Aryan, one of our other therapists, said, “I was part of a support group where people were discussing how they feel the need to come out to their parents. This is something I also see in the groups I run and the individual clients I see. Coming out here is not an act of joy and sharing of one’s truth from a place of trust, but rather something that feels ‘owed’. The clients and group members often feel that they owe the truth to their parents or other loved ones and are being deceptive if they don’t share it. This is an internalisation of cishet ideas of the charm circle. Because for those in the centre of power, it’s all good to glorify telling the truth, as it has lesser consequences. Truth, however, has bigger costs for those on the margins. And anyway, what we at the margins need to think is, ‘What has this person done to know about my sexuality? Do they make me feel safe and welcome? Are they likely to unlearn their harmful ideas?’ Therefore, I feel, the onus is on whether the listener deserves the trust rather than the teller owing anyone any truths.”

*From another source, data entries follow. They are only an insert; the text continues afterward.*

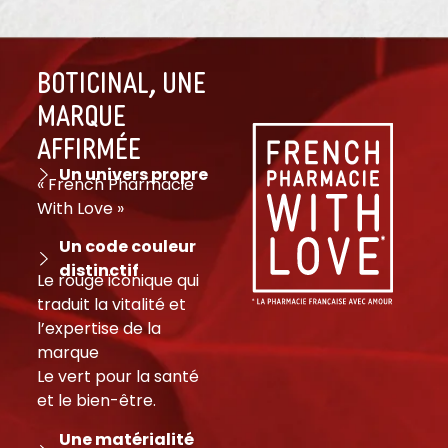
BOTICINAL, UNE
MARQUE
Affirmée
Un univers propre
« French Pharmacie
With Love »
Un code couleur
distinctif
Le rouge iconique qui
traduit la vitalité et
l’expertise de la
marque
Le vert pour la santé
et le bien-être.
Une matérialité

While we try to work with these internalised ideas in therapy, it is curative work, done painstakingly slowly, one at a time. We should definitely try and do more preventive work too. It would be a great help if there were more adequate representations of all types of sexualities and ideas. Representation is so important, especially for children. Unfortunately, the material that they are exposed to is largely heteronormative, showing a boy and girl falling in love or struggling to figure out a crush. What about the little kid who is struggling to come to terms with being attracted to a friend of the same gender – who will highlight that? This lack of representation tends to make people feel invisible or ashamed, making them wonder if their feelings are valid or if they deserve to take up any kind of space. However, books like My Chacha is Gay by Eiynah and Himanjali Sarkar’s Talking about Muskaan, as well as Netflix movies like Dolly Kitty Aur Woh Chamakte Sitare are definitely changing the landscape. At the end of the day, narratives cement our self-stories, and the more diverse the narratives around us, the less we have to internalize and privilege only cis-heterosexual ideas.